Directive: Reproduce the source text of all three entries below with every occurrence of "workflow" replaced by "pipeline" and everything else unchanged, leaving the pictures out of your answer.

Dataset content:
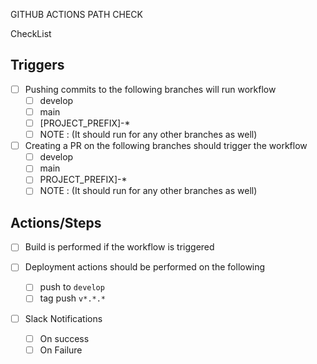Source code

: GITHUB ACTIONS PATH CHECK

CheckList

## Triggers

- [ ] Pushing commits to the following branches will run workflow
  - [ ] develop
  - [ ] main
  - [ ] [PROJECT_PREFIX]-* 
  - [ ] NOTE : (It should run for any other branches as well)

- [ ] Creating a PR on the following branches should trigger the workflow
  - [ ] develop
  - [ ] main
  - [ ] PROJECT_PREFIX]-* 
  - [ ] NOTE : (It should run for any other branches as well)

## Actions/Steps

- [ ] Build is performed if the workflow is triggered

- [ ] Deployment actions should be performed on the following
  - [ ] push to `develop`
  - [ ] tag push `v*.*.*`

- [ ] Slack Notifications
  - [ ] On success
  - [ ] On Failure
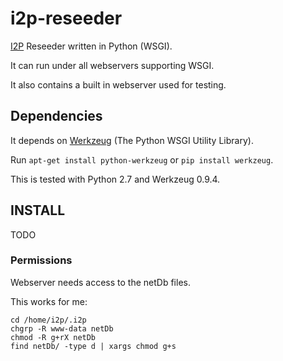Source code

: i2p-reseeder
============

[I2P](https://geti2p.net) Reseeder written in Python (WSGI).

It can run under all webservers supporting WSGI.

It also contains a built in webserver used for testing.


## Dependencies ##

It depends on [Werkzeug](https://pypi.python.org/pypi/Werkzeug)
(The Python WSGI Utility Library).

Run `apt-get install python-werkzeug` or `pip install werkzeug`.

This is tested with Python 2.7 and Werkzeug 0.9.4.


## INSTALL ##

TODO

### Permissions ###

Webserver needs access to the netDb files.

This works for me:

    cd /home/i2p/.i2p
    chgrp -R www-data netDb
    chmod -R g+rX netDb
    find netDb/ -type d | xargs chmod g+s
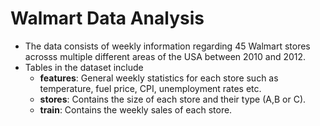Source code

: # Walmart Data Analysis
- The data consists of weekly information regarding 45 Walmart stores acrosss multiple different areas of the USA between 2010 and 2012.
- Tables in the dataset include
  - **features**: General weekly statistics for each store such as temperature, fuel price, CPI, unemployment rates etc.
  - **stores**: Contains the size of each store and their type (A,B or C).
  - **train**: Contains the weekly sales of each store.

Response area:
Source code

: GITHUB ACTIONS PATH CHECK

CheckList

## Triggers

- [ ] Pushing commits to the following branches will run pipeline
  - [ ] develop
  - [ ] main
  - [ ] [PROJECT_PREFIX]-* 
  - [ ] NOTE : (It should run for any other branches as well)

- [ ] Creating a PR on the following branches should trigger the pipeline
  - [ ] develop
  - [ ] main
  - [ ] PROJECT_PREFIX]-* 
  - [ ] NOTE : (It should run for any other branches as well)

## Actions/Steps

- [ ] Build is performed if the pipeline is triggered

- [ ] Deployment actions should be performed on the following
  - [ ] push to `develop`
  - [ ] tag push `v*.*.*`

- [ ] Slack Notifications
  - [ ] On success
  - [ ] On Failure
Source code

: i2p-reseeder
============

[I2P](https://geti2p.net) Reseeder written in Python (WSGI).

It can run under all webservers supporting WSGI.

It also contains a built in webserver used for testing.


## Dependencies ##

It depends on [Werkzeug](https://pypi.python.org/pypi/Werkzeug)
(The Python WSGI Utility Library).

Run `apt-get install python-werkzeug` or `pip install werkzeug`.

This is tested with Python 2.7 and Werkzeug 0.9.4.


## INSTALL ##

TODO

### Permissions ###

Webserver needs access to the netDb files.

This works for me:

    cd /home/i2p/.i2p
    chgrp -R www-data netDb
    chmod -R g+rX netDb
    find netDb/ -type d | xargs chmod g+s
Source code

: # Walmart Data Analysis
- The data consists of weekly information regarding 45 Walmart stores acrosss multiple different areas of the USA between 2010 and 2012.
- Tables in the dataset include
  - **features**: General weekly statistics for each store such as temperature, fuel price, CPI, unemployment rates etc.
  - **stores**: Contains the size of each store and their type (A,B or C).
  - **train**: Contains the weekly sales of each store.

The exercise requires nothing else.